• [DIRECTIONS]
Retype everything in the listing below from the line containing "m³ is written." through the end of the listing, without the pictures.

[Dataset entries]
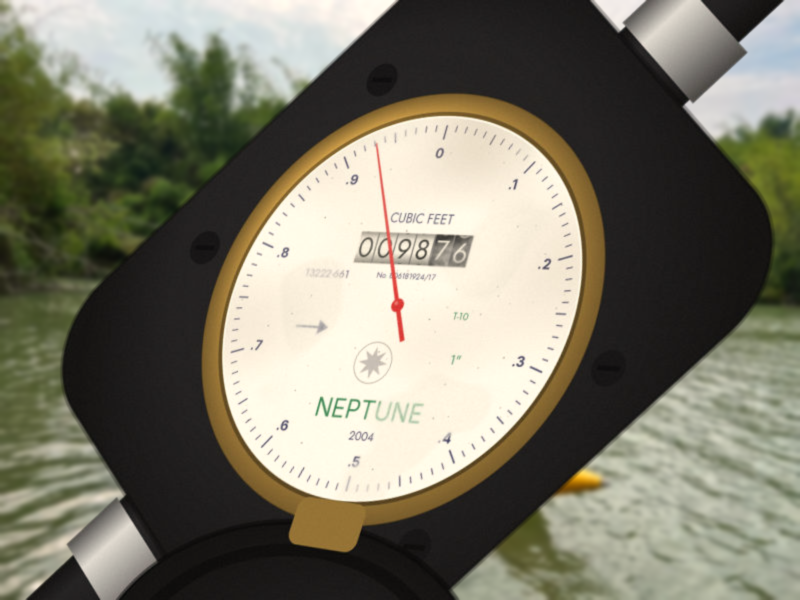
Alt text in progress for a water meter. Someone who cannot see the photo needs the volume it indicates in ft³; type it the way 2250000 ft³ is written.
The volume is 9875.93 ft³
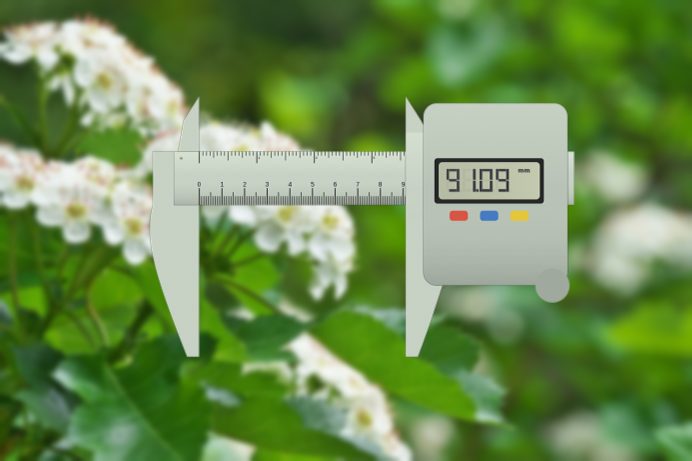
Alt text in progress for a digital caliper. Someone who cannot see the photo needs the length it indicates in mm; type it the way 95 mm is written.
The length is 91.09 mm
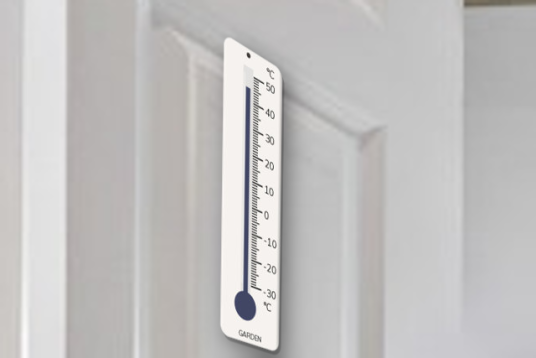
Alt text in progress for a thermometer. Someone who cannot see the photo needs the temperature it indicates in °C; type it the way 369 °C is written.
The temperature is 45 °C
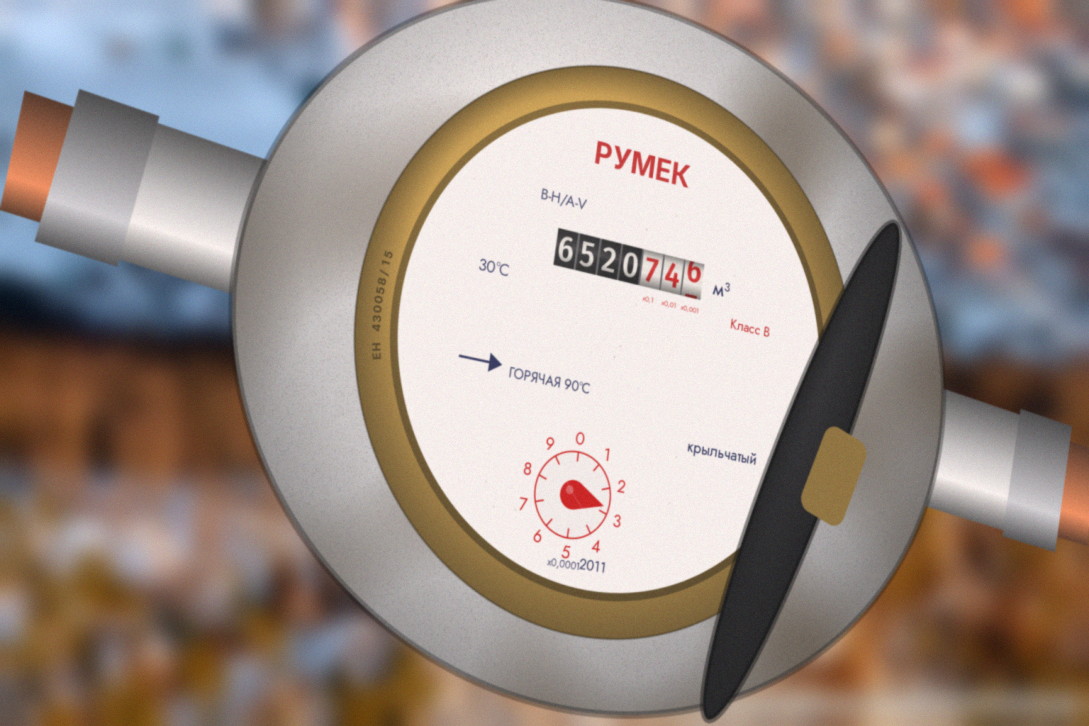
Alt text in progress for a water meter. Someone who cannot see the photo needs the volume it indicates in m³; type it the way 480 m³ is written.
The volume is 6520.7462 m³
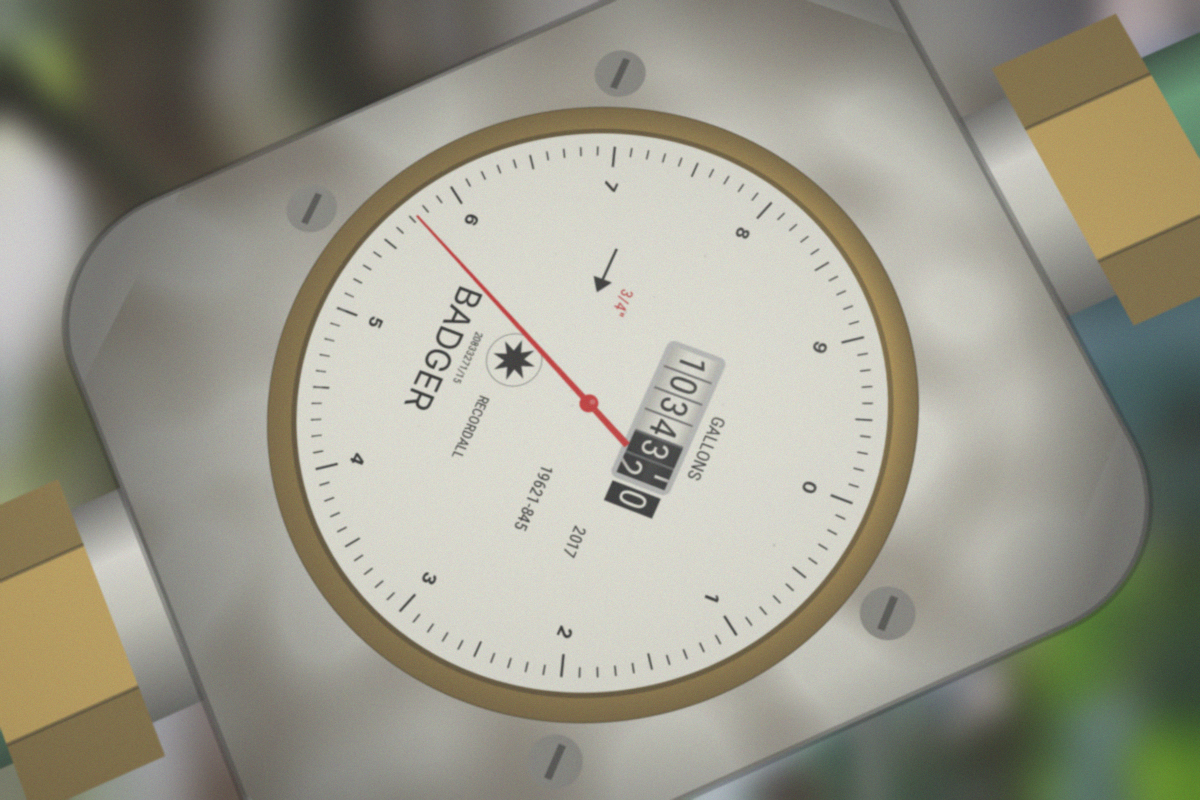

• [RESULT BELOW]
Alt text in progress for a water meter. Someone who cannot see the photo needs the volume it indicates in m³; type it the way 480 m³ is written.
The volume is 6520.7462 m³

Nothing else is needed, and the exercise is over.